"DEAR MR. BERKLEY:

"I am in my own house now and am very contented—which does not mean that I did not adore being with Celia Craig and Estcourt and the children.

"But home is pleasant, and I am wondering whether you might care to see the home of which I have so often spoken to you when you used to come over to Brooklyn to see me [me erased and us neatly substituted in long, sweeping characters].

"I have been doing very little since I last saw you—it is not sheer idleness, but somehow one cannot go light-heartedly to dinners and concerts and theatres in times like these, when traitors are trampling the nag under foot, and when thousands and thousands of young men are leaving the city every day to go to the defence of our distracted country.

"I saw a friend the other day—a Mrs. Wells—and three of her boys, friends of mine, have gone with the 7th, and she is so nervous and excited that she can scarcely speak about it. So many men I know have gone or are going. Stephen was here yesterday, wild to go with the 8d Zouaves, but I promised his father to use my influence—and he is too young—although it is very fine and chivalrous of him to wish to go.

"I thought I would write you a little note, to remind you that I am at home, and already it has become a letter. Please remember—when you think of it at all—that it would give me pleasure to receive you.

"Sincerely yours,

"AILSA PAIGE."

Toward the end of the week she received a heart-broken note from Celia Craig, which caused her to hasten over to Brooklyn. She arrived late; the streets were continually blocked by departing troops, and the omnibus took a circuitous course to the ferry, going by way of Fourth Avenue and the Bowery.

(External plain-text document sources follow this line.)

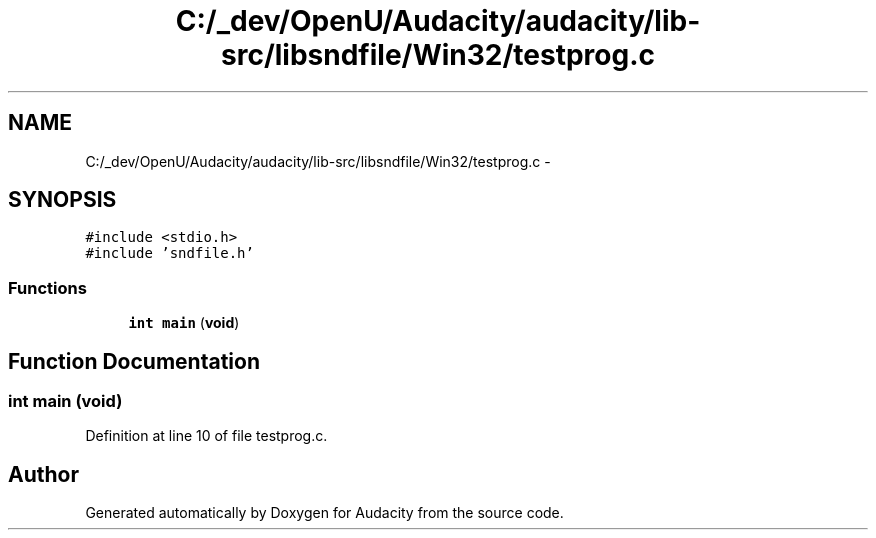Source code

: .TH "C:/_dev/OpenU/Audacity/audacity/lib-src/libsndfile/Win32/testprog.c" 3 "Thu Apr 28 2016" "Audacity" \" -*- nroff -*-
.ad l
.nh
.SH NAME
C:/_dev/OpenU/Audacity/audacity/lib-src/libsndfile/Win32/testprog.c \- 
.SH SYNOPSIS
.br
.PP
\fC#include <stdio\&.h>\fP
.br
\fC#include 'sndfile\&.h'\fP
.br

.SS "Functions"

.in +1c
.ti -1c
.RI "\fBint\fP \fBmain\fP (\fBvoid\fP)"
.br
.in -1c
.SH "Function Documentation"
.PP 
.SS "\fBint\fP main (\fBvoid\fP)"

.PP
Definition at line 10 of file testprog\&.c\&.
.SH "Author"
.PP 
Generated automatically by Doxygen for Audacity from the source code\&.
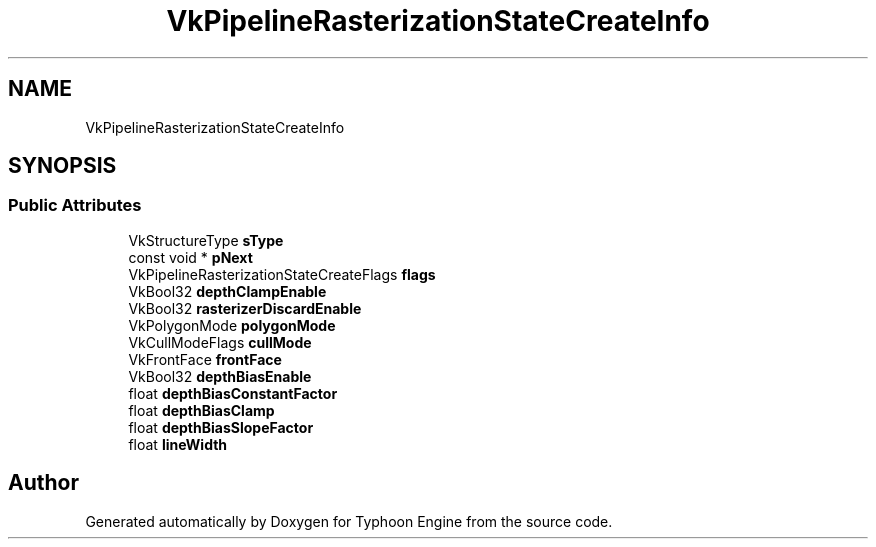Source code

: .TH "VkPipelineRasterizationStateCreateInfo" 3 "Sat Jul 20 2019" "Version 0.1" "Typhoon Engine" \" -*- nroff -*-
.ad l
.nh
.SH NAME
VkPipelineRasterizationStateCreateInfo
.SH SYNOPSIS
.br
.PP
.SS "Public Attributes"

.in +1c
.ti -1c
.RI "VkStructureType \fBsType\fP"
.br
.ti -1c
.RI "const void * \fBpNext\fP"
.br
.ti -1c
.RI "VkPipelineRasterizationStateCreateFlags \fBflags\fP"
.br
.ti -1c
.RI "VkBool32 \fBdepthClampEnable\fP"
.br
.ti -1c
.RI "VkBool32 \fBrasterizerDiscardEnable\fP"
.br
.ti -1c
.RI "VkPolygonMode \fBpolygonMode\fP"
.br
.ti -1c
.RI "VkCullModeFlags \fBcullMode\fP"
.br
.ti -1c
.RI "VkFrontFace \fBfrontFace\fP"
.br
.ti -1c
.RI "VkBool32 \fBdepthBiasEnable\fP"
.br
.ti -1c
.RI "float \fBdepthBiasConstantFactor\fP"
.br
.ti -1c
.RI "float \fBdepthBiasClamp\fP"
.br
.ti -1c
.RI "float \fBdepthBiasSlopeFactor\fP"
.br
.ti -1c
.RI "float \fBlineWidth\fP"
.br
.in -1c

.SH "Author"
.PP 
Generated automatically by Doxygen for Typhoon Engine from the source code\&.
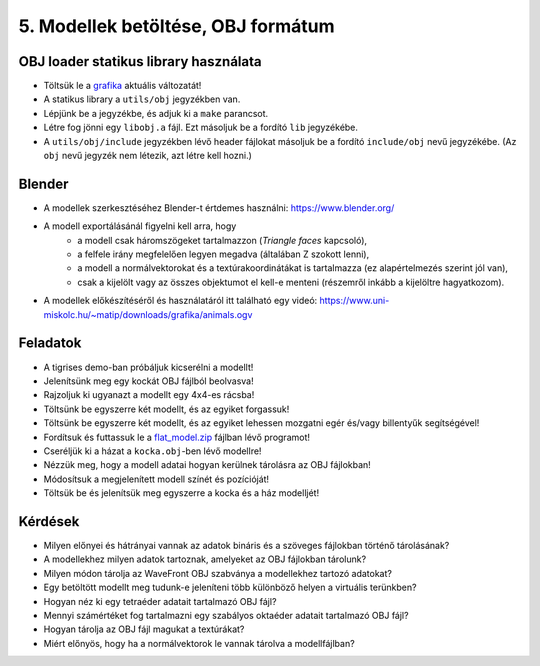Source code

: 5. Modellek betöltése, OBJ formátum
===================================

OBJ loader statikus library használata
--------------------------------------

* Töltsük le a `grafika <https://bitbucket.org/piller-imre/grafika>`_ aktuális változatát!
* A statikus library a ``utils/obj`` jegyzékben van.
* Lépjünk be a jegyzékbe, és adjuk ki a ``make`` parancsot.
* Létre fog jönni egy ``libobj.a`` fájl. Ezt másoljuk be a fordító ``lib`` jegyzékébe.
* A ``utils/obj/include`` jegyzékben lévő header fájlokat másoljuk be a fordító ``include/obj`` nevű jegyzékébe. (Az ``obj`` nevű jegyzék nem létezik, azt létre kell hozni.)


Blender
-------

* A modellek szerkesztéséhez Blender-t értdemes használni: https://www.blender.org/
* A modell exportálásánál figyelni kell arra, hogy
    * a modell csak háromszögeket tartalmazzon (*Triangle faces* kapcsoló),
    * a felfele irány megfelelően legyen megadva (általában Z szokott lenni),
    * a modell a normálvektorokat és a textúrakoordinátákat is tartalmazza (ez alapértelmezés szerint jól van),
    * csak a kijelölt vagy az összes objektumot el kell-e menteni (részemről inkább a kijelöltre hagyatkozom).
* A modellek előkészítéséről és használatáról itt található egy videó: https://www.uni-miskolc.hu/~matip/downloads/grafika/animals.ogv


Feladatok
---------

* A tigrises demo-ban próbáljuk kicserélni a modellt!
* Jelenítsünk meg egy kockát OBJ fájlból beolvasva!
* Rajzoljuk ki ugyanazt a modellt egy 4x4-es rácsba!
* Töltsünk be egyszerre két modellt, és az egyiket forgassuk!
* Töltsünk be egyszerre két modellt, és az egyiket lehessen mozgatni egér és/vagy billentyűk segítségével!
* Fordítsuk és futtassuk le a `flat_model.zip <https://www.uni-miskolc.hu/~matip/downloads/grafika/flat_model.zip>`_ fájlban lévő programot!
* Cseréljük ki a házat a ``kocka.obj``-ben lévő modellre!
* Nézzük meg, hogy a modell adatai hogyan kerülnek tárolásra az OBJ fájlokban!
* Módosítsuk a megjelenített modell színét és pozícióját!
* Töltsük be és jelenítsük meg egyszerre a kocka és a ház modelljét!


Kérdések
--------

* Milyen előnyei és hátrányai vannak az adatok bináris és a szöveges fájlokban történő tárolásának?
* A modellekhez milyen adatok tartoznak, amelyeket az OBJ fájlokban tárolunk?
* Milyen módon tárolja az WaveFront OBJ szabványa a modellekhez tartozó adatokat?
* Egy betöltött modellt meg tudunk-e jeleníteni több különböző helyen a virtuális terünkben?
* Hogyan néz ki egy tetraéder adatait tartalmazó OBJ fájl?
* Mennyi számértéket fog tartalmazni egy szabályos oktaéder adatait tartalmazó OBJ fájl?
* Hogyan tárolja az OBJ fájl magukat a textúrákat?
* Miért előnyös, hogy ha a normálvektorok le vannak tárolva a modellfájlban?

"Honey-bee! O Honey-bell!" whispered her sister-in-law, taking Ailsa into her arms, "I could have behaved myse'f better if Curt were on the side of God and Justice!—But to have to let him go this way—to know the awful danger—to know he is going against my own people, my own home—against God and the Right!—O Honey-bird! Honey-bud! And the Charleston Mercury says that the South is most bitter against the Zouaves——"

"Curt! With the Zouaves!"

"Oh yes, yes, Honey-bee! The Third Regiment. And he—some wicked old men came here yesterday and read a speech—right befo' me—here in this ve'y room—and began to say that they wished him to be colonel of the 3d Zouaves, and that the Governor wished it and—other fools! And I rose straight up f'om my chair and I said, 'Curt!' And he gave me one look. Oh, Honey-bud! His face was changed; there was that same thing in it that I saw the night the news came about Sumter! And he said: 'Gentlemen, my country educated me; now it honours me.' And I tried to speak again and my lips were stiff; and then he said: 'I accept the command you offer——'"

"Oh, Celia!"

"Yes, he said it, darling! I stood there, frozen—in a corner of my heart I had been afraid—such a long time!—but to have it come real—'this terror!—to have this thing take my husband—come into our own home befo' I knew—befo' I dreamed—and take Curt!—take —my—Curt!"

"Where is he?"

"With—them. They have a camp near Fort Hamilton. He went there this morning."

"When is he coming back?"

"I don't know. Stephen is scaring me most to death; he is wild to go, too. And, oh—do you believe it? Captain Lent has gone with Curt to the camp, and Curt means to recommend him for his major. What a regiment!—all the soldiers are mere boys, they say—wilful, reckless, hair-brained boys who don't know—can't know—where they're going. . . . And Curt is so blind without his glasses, and Captain Lent is certainly a little mad, and I'm most distracted myse'f——"

"Darling—darling—don't cry!"

"Cry? Oh, I could die, Ailsa. Yet, I'm Southern enough to choke back eve'y tear and let them go with a smile if they had to go fo' God and the Right! But to see my Curt go this way—and my only son crazy to join him—Oh, it is ha'd, Honey-bee, ve'y, ve'y ha'd."

"Dearest!"

"O Honey-bud! Honey-bud!"

And the two women mourned, uncomforted.

Ailsa remained for three unhappy days in Fort Greene Place, then fled to her own house. A light, amusing letter from Berkley awaited her. It was so like him, gay, cynical, epigrammatic, and inconsequent, that it cheered her. Besides, he subscribed himself very obediently hers, but on re-examining the letter she noticed that he had made no mention of coming to pay his respects to her.

So she lived her tranquil life for another week; and Colonel Arran came every day and seemed always to be waiting for something—always listening—gray face buried in his stock. And at the week's end she answered Berkley's letter—although, in it, he had asked no question.